Marlene Dietrich rose to stardom as the image of exotic sexuality in Josef von Sternberg’s The Blue Angel (1930), in which she lures staid professor Emil Janning to his downfall. Her affairs with men like Gary Cooper and James Stewart were legendary. She dallied with women, too, as recounted by her daughter, Maria Riva, and other biographers.
On Monday, June 28, the 52nd anniversary of the Stonewall Riots that marked the birth of the gay liberation movement, the focus on icons shifts to men:
Rock Hudson and James Dean co-star as rival ranchers in George Stevens’ epic of Texas history Giant (1956), with Elizabeth Taylor co-starring as Hudson’s wife. Hudson was famously outed when he became one of the first celebrities to die of AIDS-related complications.

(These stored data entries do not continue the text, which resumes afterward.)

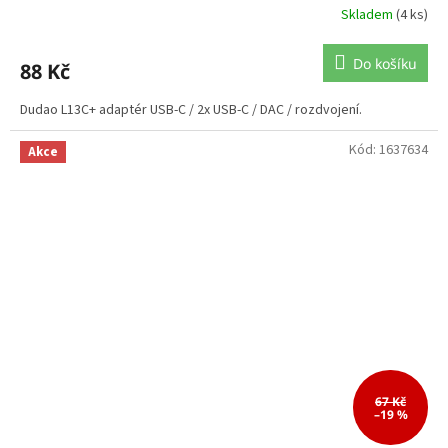
Skladem
(4 ks)
Do košíku
88 Kč
Dudao L13C+ adaptér USB-C / 2x USB-C / DAC / rozdvojení.
Kód:
1637634
Akce
67 Kč
–19 %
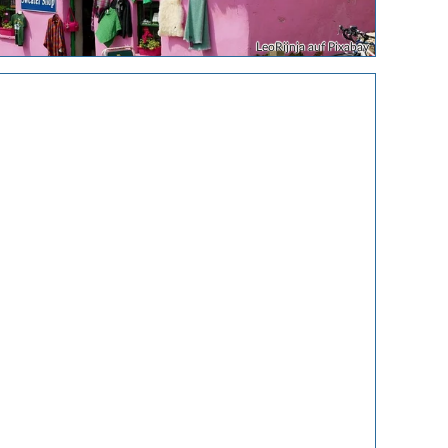
LeoRijnja auf Pixabay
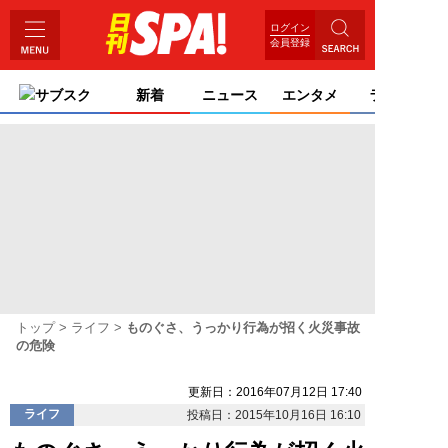
ログイン
会員登録
サブスク
新着
ニュース
エンタメ
ライフ
トップ
ライフ
ものぐさ、うっかり行為が招く火災事故
の危険
更新日：2016年07月12日 17:40
ライフ
投稿日：2015年10月16日 16:10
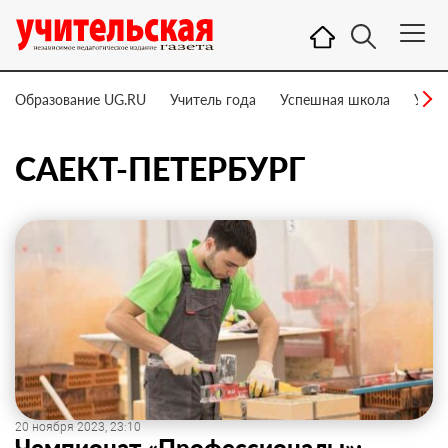
Образование UG.RU
Учитель года
Успешная школа
Учит
САЕКТ-ПЕТЕРБУРГ
20 ноября 2023, 23:10
Чемпионат «Профессионалы»:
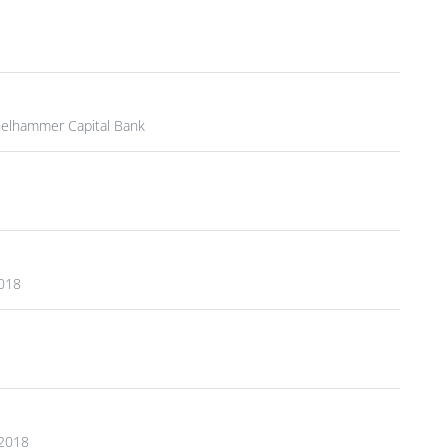
elhammer Capital Bank
018
 2018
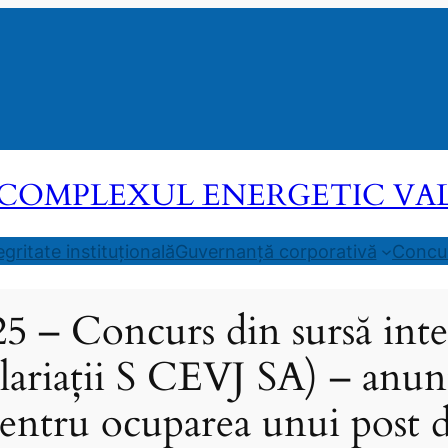
COMPLEXUL ENERGETIC VALEA
egritate instituțională
Guvernanță corporativă
Concur
25 – Concurs din sursă inte
alariații S CEVJ SA) – anun
entru ocuparea unui post 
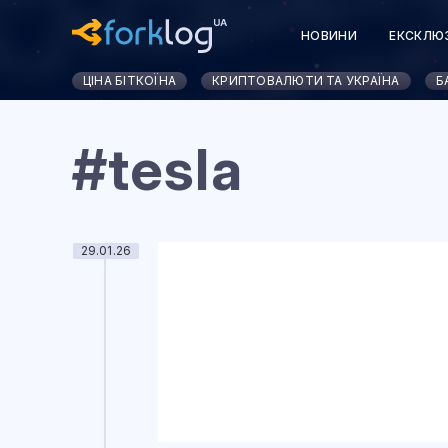
НОВИНИ
ЕКСКЛЮ
ЦІНА БІТКОЇНА
КРИПТОВАЛЮТИ ТА УКРАЇНА
Б
#tesla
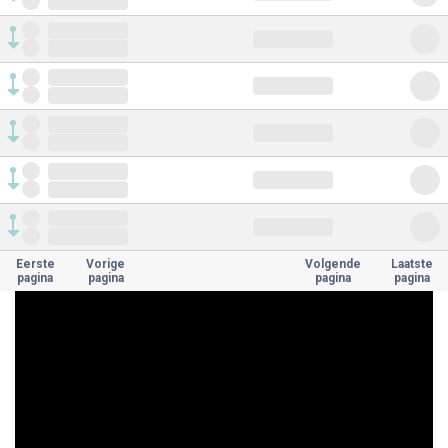
Eerste
Vorige
Volgende
Laatste
pagina
pagina
pagina
pagina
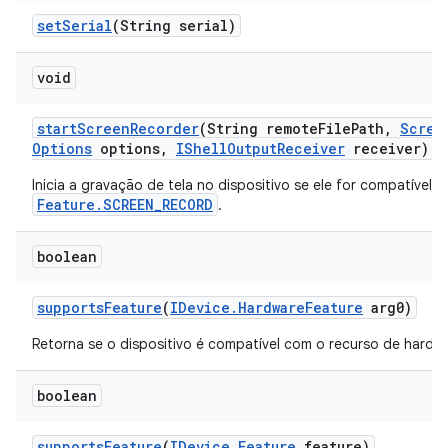
set
Serial
(String serial)
void
start
Screen
Recorder
(String remote
File
Path
,
Scree
Options
options
,
IShell
Output
Receiver
receiver)
Inicia a gravação de tela no dispositivo se ele for compatível 
Feature.SCREEN_RECORD
.
boolean
supports
Feature
(
IDevice
.
Hardware
Feature
arg0)
Retorna se o dispositivo é compatível com o recurso de hardw
boolean
supports
Feature
(
IDevice
.
Feature
feature)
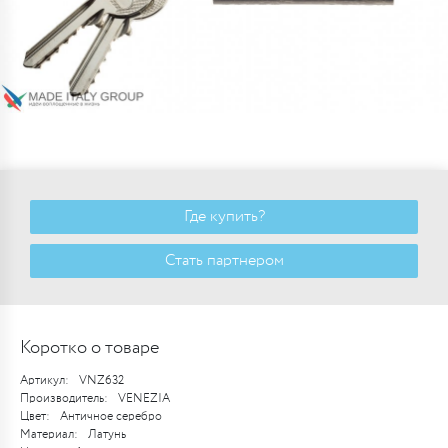
Где купить?
Стать партнером
Коротко о товаре
Артикул:
VNZ632
Производитель:
VENEZIA
Цвет:
Античное серебро
Материал:
Латунь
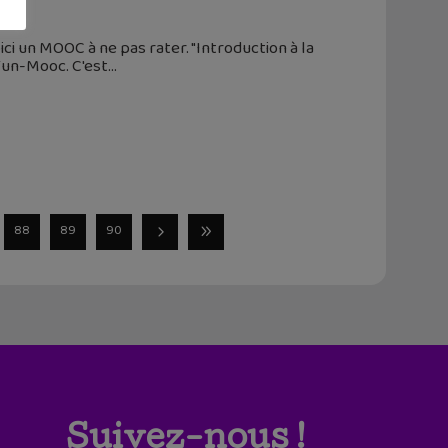
ici un MOOC à ne pas rater. "Introduction à la
Fun-Mooc. C'est
88
89
90
Suivez-nous !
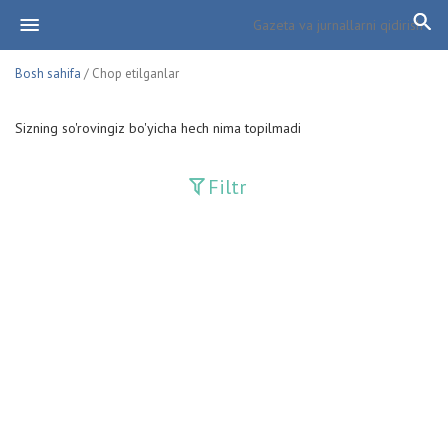
Bosh sahifa
/ Chop etilganlar
Sizning so'rovingiz bo'yicha hech nima topilmadi
Filtr
Davriy nashrlar
Adolat
Fan-va-Turmush
Guliston
Huquq
Huquq va Burch
Hurriyat
Ishonch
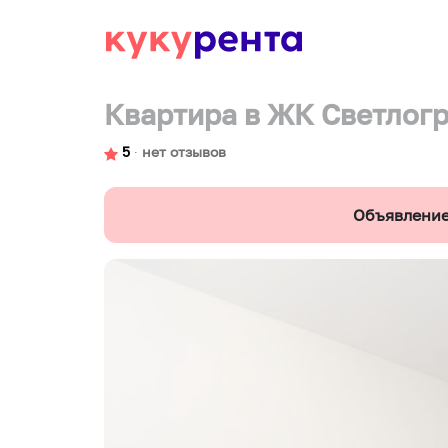
Квартира в ЖК Светлог
5
∙
нет отзывов
Объявление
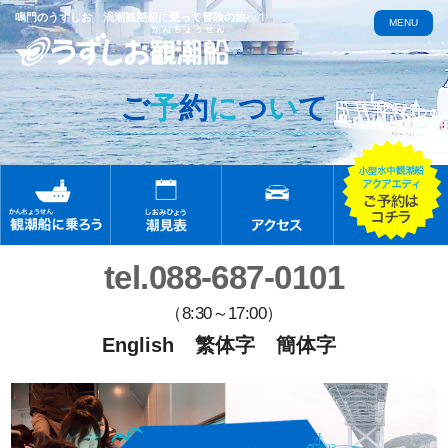
鳴門のうずしお 渦潮観潮船に乗って冒険の旅へ！
MENU
ご
予
約
に
つ
い
て
tel.088-687-0101
（8:30～17:00）
English
繁体字
簡体字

Dean’s sexuality has been more hotly debated, with some claiming he was bisexual. Regardless, both stars have been embraced by gay audiences for decades.
Roddy McDowall never came out during his lifetime, and his closest friends have respected his privacy since his death. An outstanding child actor, he never really went through an awkward phase, though he was forced into low-budget films like the anti-Communist thriller The Steel Fist (1952) before leaving Hollywood to work on stage in the 1950s. He also retained close friendships with some of Hollywood’s most glamorous leading ladies, including Elizabeth Taylor, Ava Gardner and Lauren Bacall.

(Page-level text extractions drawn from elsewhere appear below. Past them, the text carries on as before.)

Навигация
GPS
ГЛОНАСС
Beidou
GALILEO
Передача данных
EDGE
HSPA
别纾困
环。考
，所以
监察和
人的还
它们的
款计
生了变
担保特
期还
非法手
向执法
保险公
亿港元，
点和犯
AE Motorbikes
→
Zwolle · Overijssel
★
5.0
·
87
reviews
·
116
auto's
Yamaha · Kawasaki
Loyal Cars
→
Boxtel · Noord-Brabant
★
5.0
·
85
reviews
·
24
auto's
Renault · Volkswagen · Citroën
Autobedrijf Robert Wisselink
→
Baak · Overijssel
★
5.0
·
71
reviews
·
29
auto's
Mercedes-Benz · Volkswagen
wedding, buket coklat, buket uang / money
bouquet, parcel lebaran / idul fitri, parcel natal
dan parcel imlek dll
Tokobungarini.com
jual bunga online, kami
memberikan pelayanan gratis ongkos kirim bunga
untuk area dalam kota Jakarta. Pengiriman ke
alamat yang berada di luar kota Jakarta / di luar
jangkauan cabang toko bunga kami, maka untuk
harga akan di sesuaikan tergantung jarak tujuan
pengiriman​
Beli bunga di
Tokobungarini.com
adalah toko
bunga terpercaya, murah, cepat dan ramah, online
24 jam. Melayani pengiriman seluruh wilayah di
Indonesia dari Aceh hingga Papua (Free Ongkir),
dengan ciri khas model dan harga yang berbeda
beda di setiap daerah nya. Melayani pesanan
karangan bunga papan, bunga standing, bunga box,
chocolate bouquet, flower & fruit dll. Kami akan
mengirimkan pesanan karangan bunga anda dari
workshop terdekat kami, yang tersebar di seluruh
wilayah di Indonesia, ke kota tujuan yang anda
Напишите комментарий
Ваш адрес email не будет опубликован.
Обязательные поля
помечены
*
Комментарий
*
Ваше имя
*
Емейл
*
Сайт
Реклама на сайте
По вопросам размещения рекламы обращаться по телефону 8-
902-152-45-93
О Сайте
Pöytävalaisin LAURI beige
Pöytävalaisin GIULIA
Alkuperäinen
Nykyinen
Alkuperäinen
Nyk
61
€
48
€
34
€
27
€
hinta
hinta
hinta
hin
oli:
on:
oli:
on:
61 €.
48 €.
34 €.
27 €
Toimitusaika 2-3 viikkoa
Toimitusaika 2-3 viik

Farley Granger spilled all about his affairs with men and women in his memoir, Include Me Out. The title is one of the famous malapropisms credited to independent producer Sam Goldwyn, who made Granger a star in his own productions and loaned him to other studios for pictures like Anthony Mann’s 1950 film noir Side Street, co-starring another Goldwyn star, Cathy O’Donnell.
Van Johnson was MGM’s premier all-American boy in the 1940s and 1950s, teamed frequently with June Allyson. His homosexuality was well-known in Hollywood but kept quiet by his home studio, MGM. Even when he was outed in stepson Ned Wynn’s 1992 memoir, We Will Always Live in Beverly Hills, Johnson kept quiet about it. That gives an extra charge to his casting as a TV children’s show host threatened by a tabloid editor out to reveal a secret from his past in Slander (1957).

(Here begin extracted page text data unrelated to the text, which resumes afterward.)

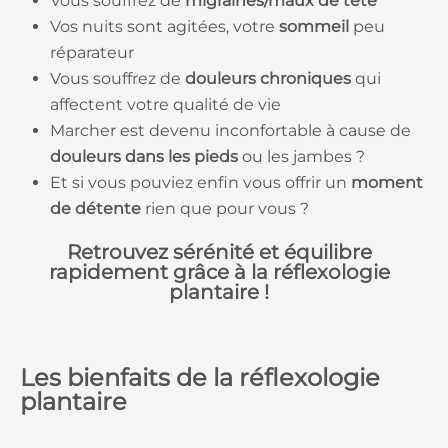
Vous souffrez de
migraines/maux de tête
Vos nuits sont agitées, votre
sommeil
peu
réparateur
Vous souffrez de
douleurs chroniques
qui
affectent votre qualité de vie
Marcher est devenu inconfortable à cause de
douleurs dans les pieds
ou les jambes ?
Et si vous pouviez enfin vous offrir un
moment
de
détente
rien que pour vous ?
Retrouvez sérénité et équilibre
rapidement grâce à la réflexologie
plantaire !
Les bienfaits de la réflexologie
plantaire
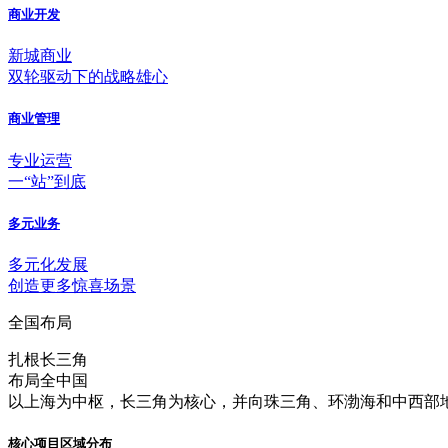
商业开发
新城商业
双轮驱动下的战略雄心
商业管理
专业运营
一“站”到底
多元业务
多元化发展
创造更多惊喜场景
全国布局
扎根长三角
布局全中国
以上海为中枢，长三角为核心，并向珠三角、环渤海和中西部地
核心项目区域分布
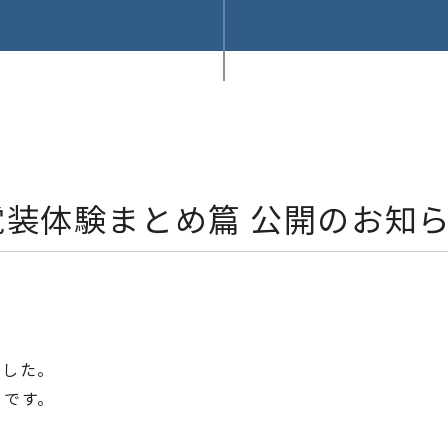
新栄電装体験まとめ篇 公開のお知
でした。
うです。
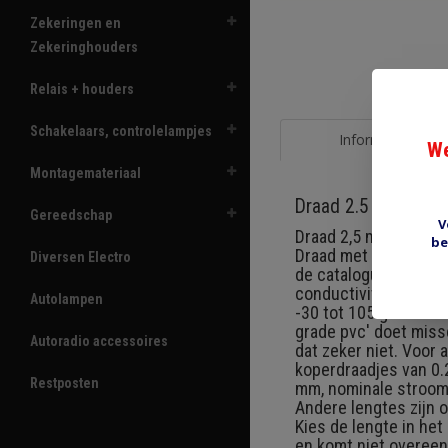
Zekeringen en
Zekeringhouders
Relais + houders
Schakelaars, controlelampjes
Informatie
We
Montagemateriaal
Draad 2.5 mm2 geel
Gereedschap
V
Draad 2,5 mm2 (50/0.
be
Draad met dunne isola
Diversen Electro
de catalogus: Thin wa
conductivity plain a
Autolampen
-30 tot 105 graden ce
grade pvc' doet miss
Autoradio accessoires
dat zeker niet. Voor 
koperdraadjes van 0.
Restposten
mm, nominale stroom 2
Andere lengtes zijn 
Kies de lengte in he
en komt niet overeen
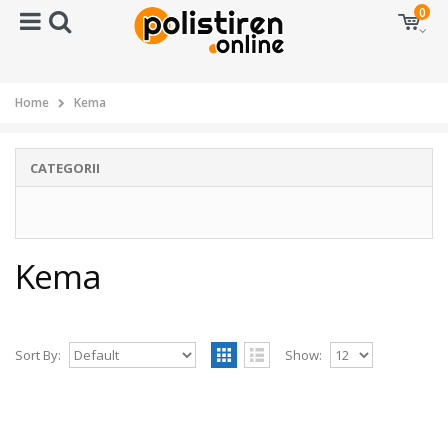
0
Home
Kema
CATEGORII
Kema
Sort By:
Show:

Dirk Bogarde was another star who stayed in the closet his entire life, never mentioning his true relationship to partner Anthony Forwood in nine volumes of his autobiography. But he also refused to enter a marriage of convenience, which may have prevented his becoming as big a star in Hollywood as he was in his native England. He stars as a British nobleman and war veteran accused of being an imposter in Libel (1959), with Olivia de Havilland as his wife.
Marlon Brando had three wives and fathered several children but also claimed to have had homosexual affairs in a 1976 interview. Audiences still value the intense sexuality of his early performances in films like A Streetcar Named Desire (1951) and The Wild One (1953) while also acknowledging his prodigious gifts as an actor. He stars as a wandering musician involved with a frustrated Italian-American shopkeeper (Anna Magnani) in Sidney Lumet’s The Fugitive Kind (1960), adapted from Tennessee Williams’ Orpheus Descending.
Montgomery Clift was rumored to be involved with Elizabeth Taylor when they co-starred for the first of three times in A Place in the Sun (1951). She soon realized he preferred men, but they remained fierce friends the rest of his life, and she was the first person to discuss his homosexuality publicly at the GLAAD Media Awards in 2000. In their last film together, an adaptation of Tennessee Williams’ Suddenly, Last Summer (1959) with Katharine Hepburn, he’s a psychiatrist trying to help Taylor remember the circumstances surrounding the murder of Hepburn’s gay son. This was the first film to deal overtly with homosexuality while the topic was still forbidden under Hollywood’s self-censoring Production Code.